── Given records

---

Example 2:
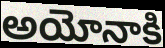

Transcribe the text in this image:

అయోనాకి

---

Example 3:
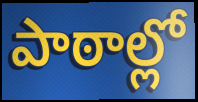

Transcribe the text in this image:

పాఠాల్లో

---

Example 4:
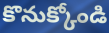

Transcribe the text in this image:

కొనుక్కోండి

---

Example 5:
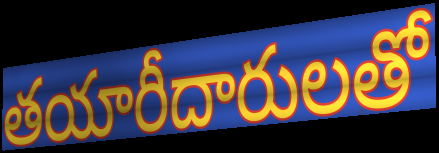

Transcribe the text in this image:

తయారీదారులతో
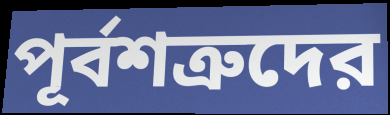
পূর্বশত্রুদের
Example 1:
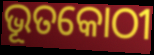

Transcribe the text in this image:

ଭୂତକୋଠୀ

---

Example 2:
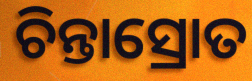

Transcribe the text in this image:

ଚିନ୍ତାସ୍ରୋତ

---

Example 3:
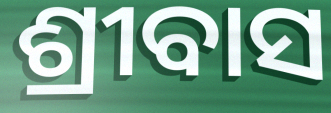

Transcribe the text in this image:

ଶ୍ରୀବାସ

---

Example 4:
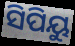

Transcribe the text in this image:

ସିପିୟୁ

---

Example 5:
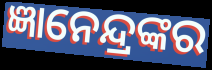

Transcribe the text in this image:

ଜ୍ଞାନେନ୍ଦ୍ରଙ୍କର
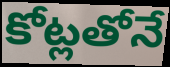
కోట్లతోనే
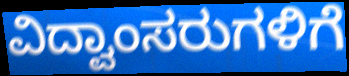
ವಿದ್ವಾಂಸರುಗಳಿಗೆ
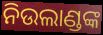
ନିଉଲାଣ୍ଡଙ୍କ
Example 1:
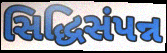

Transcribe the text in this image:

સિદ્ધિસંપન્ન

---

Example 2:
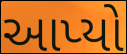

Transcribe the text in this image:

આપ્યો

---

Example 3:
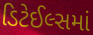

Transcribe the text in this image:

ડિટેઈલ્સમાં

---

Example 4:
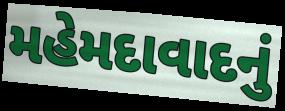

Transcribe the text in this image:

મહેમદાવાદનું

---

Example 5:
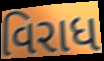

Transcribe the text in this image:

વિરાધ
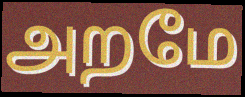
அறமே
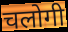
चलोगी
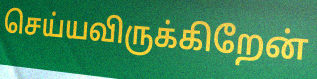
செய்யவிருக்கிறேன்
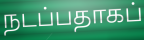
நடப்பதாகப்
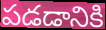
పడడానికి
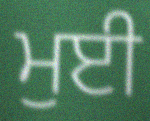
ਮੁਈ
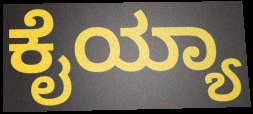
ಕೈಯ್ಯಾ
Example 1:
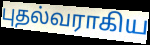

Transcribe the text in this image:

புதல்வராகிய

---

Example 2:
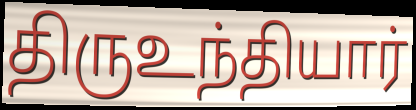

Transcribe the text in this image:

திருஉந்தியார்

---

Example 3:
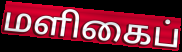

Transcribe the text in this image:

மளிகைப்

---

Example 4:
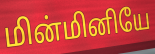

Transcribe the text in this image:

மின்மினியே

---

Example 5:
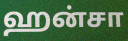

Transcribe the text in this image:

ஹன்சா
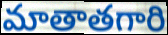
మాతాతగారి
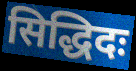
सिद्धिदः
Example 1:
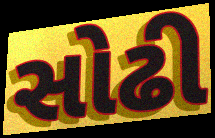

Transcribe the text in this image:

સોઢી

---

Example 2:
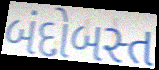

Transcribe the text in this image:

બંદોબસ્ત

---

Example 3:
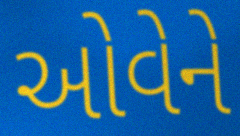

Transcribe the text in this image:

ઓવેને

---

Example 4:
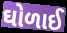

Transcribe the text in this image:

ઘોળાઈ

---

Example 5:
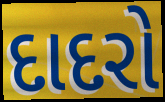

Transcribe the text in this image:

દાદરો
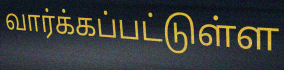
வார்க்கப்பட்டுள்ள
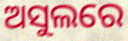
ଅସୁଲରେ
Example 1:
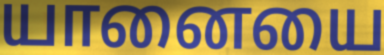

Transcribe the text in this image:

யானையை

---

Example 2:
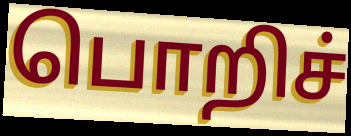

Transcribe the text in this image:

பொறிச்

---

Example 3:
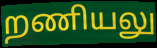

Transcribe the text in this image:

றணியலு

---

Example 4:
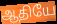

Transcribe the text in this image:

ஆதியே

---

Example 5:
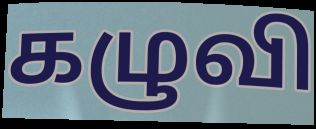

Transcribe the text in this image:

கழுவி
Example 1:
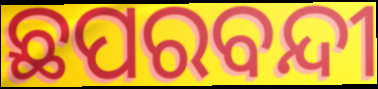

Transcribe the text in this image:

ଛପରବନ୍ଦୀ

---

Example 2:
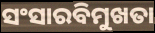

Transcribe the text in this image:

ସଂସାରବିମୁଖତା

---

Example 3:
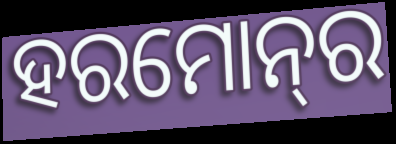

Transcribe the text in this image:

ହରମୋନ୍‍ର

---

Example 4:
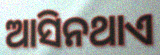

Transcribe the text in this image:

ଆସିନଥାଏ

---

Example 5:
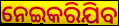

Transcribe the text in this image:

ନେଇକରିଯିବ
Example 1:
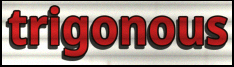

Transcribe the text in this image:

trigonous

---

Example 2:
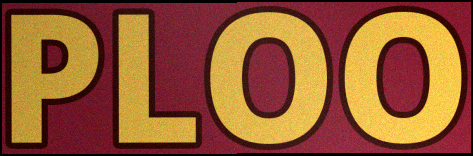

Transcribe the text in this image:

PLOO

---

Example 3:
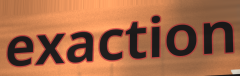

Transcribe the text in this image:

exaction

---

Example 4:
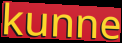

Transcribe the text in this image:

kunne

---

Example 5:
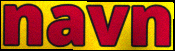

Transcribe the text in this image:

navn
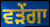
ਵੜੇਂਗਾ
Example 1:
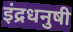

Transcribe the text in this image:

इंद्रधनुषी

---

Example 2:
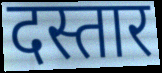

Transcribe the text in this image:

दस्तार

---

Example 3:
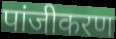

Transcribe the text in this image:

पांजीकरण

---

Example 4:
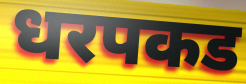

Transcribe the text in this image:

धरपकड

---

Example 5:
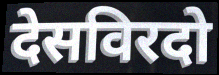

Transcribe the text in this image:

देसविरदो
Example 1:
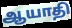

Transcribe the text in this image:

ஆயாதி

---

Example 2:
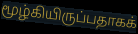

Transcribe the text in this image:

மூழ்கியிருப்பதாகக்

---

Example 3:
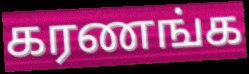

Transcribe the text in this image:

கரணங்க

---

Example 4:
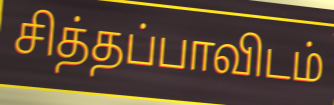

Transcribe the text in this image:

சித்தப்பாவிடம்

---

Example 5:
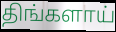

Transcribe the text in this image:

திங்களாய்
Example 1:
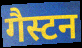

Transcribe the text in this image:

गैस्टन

────

• Activity:
The reply should repeat the data in full, exactly as given, and contain no pictures.

• Answer to this exercise:
---

Example 2:

Transcribe the text in this image:

అయోనాకి

---

Example 3:

Transcribe the text in this image:

పాఠాల్లో

---

Example 4:

Transcribe the text in this image:

కొనుక్కోండి

---

Example 5:

Transcribe the text in this image:

తయారీదారులతో
পূর্বশত্রুদের
Example 1:

Transcribe the text in this image:

ଭୂତକୋଠୀ

---

Example 2:

Transcribe the text in this image:

ଚିନ୍ତାସ୍ରୋତ

---

Example 3:

Transcribe the text in this image:

ଶ୍ରୀବାସ

---

Example 4:

Transcribe the text in this image:

ସିପିୟୁ

---

Example 5:

Transcribe the text in this image:

ଜ୍ଞାନେନ୍ଦ୍ରଙ୍କର
కోట్లతోనే
ವಿದ್ವಾಂಸರುಗಳಿಗೆ
ନିଉଲାଣ୍ଡଙ୍କ
Example 1:

Transcribe the text in this image:

સિદ્ધિસંપન્ન

---

Example 2:

Transcribe the text in this image:

આપ્યો

---

Example 3:

Transcribe the text in this image:

ડિટેઈલ્સમાં

---

Example 4:

Transcribe the text in this image:

મહેમદાવાદનું

---

Example 5:

Transcribe the text in this image:

વિરાધ
அறமே
चलोगी
செய்யவிருக்கிறேன்
நடப்பதாகப்
పడడానికి
ਮੁਈ
ಕೈಯ್ಯಾ
Example 1:

Transcribe the text in this image:

புதல்வராகிய

---

Example 2:

Transcribe the text in this image:

திருஉந்தியார்

---

Example 3:

Transcribe the text in this image:

மளிகைப்

---

Example 4:

Transcribe the text in this image:

மின்மினியே

---

Example 5:

Transcribe the text in this image:

ஹன்சா
మాతాతగారి
सिद्धिदः
Example 1:

Transcribe the text in this image:

સોઢી

---

Example 2:

Transcribe the text in this image:

બંદોબસ્ત

---

Example 3:

Transcribe the text in this image:

ઓવેને

---

Example 4:

Transcribe the text in this image:

ઘોળાઈ

---

Example 5:

Transcribe the text in this image:

દાદરો
வார்க்கப்பட்டுள்ள
ଅସୁଲରେ
Example 1:

Transcribe the text in this image:

யானையை

---

Example 2:

Transcribe the text in this image:

பொறிச்

---

Example 3:

Transcribe the text in this image:

றணியலு

---

Example 4:

Transcribe the text in this image:

ஆதியே

---

Example 5:

Transcribe the text in this image:

கழுவி
Example 1:

Transcribe the text in this image:

ଛପରବନ୍ଦୀ

---

Example 2:

Transcribe the text in this image:

ସଂସାରବିମୁଖତା

---

Example 3:

Transcribe the text in this image:

ହରମୋନ୍‍ର

---

Example 4:

Transcribe the text in this image:

ଆସିନଥାଏ

---

Example 5:

Transcribe the text in this image:

ନେଇକରିଯିବ
Example 1:

Transcribe the text in this image:

trigonous

---

Example 2:

Transcribe the text in this image:

PLOO

---

Example 3:

Transcribe the text in this image:

exaction

---

Example 4:

Transcribe the text in this image:

kunne

---

Example 5:

Transcribe the text in this image:

navn
ਵੜੇਂਗਾ
Example 1:

Transcribe the text in this image:

इंद्रधनुषी

---

Example 2:

Transcribe the text in this image:

दस्तार

---

Example 3:

Transcribe the text in this image:

पांजीकरण

---

Example 4:

Transcribe the text in this image:

धरपकड

---

Example 5:

Transcribe the text in this image:

देसविरदो
Example 1:

Transcribe the text in this image:

ஆயாதி

---

Example 2:

Transcribe the text in this image:

மூழ்கியிருப்பதாகக்

---

Example 3:

Transcribe the text in this image:

கரணங்க

---

Example 4:

Transcribe the text in this image:

சித்தப்பாவிடம்

---

Example 5:

Transcribe the text in this image:

திங்களாய்
Example 1:

Transcribe the text in this image:

गैस्टन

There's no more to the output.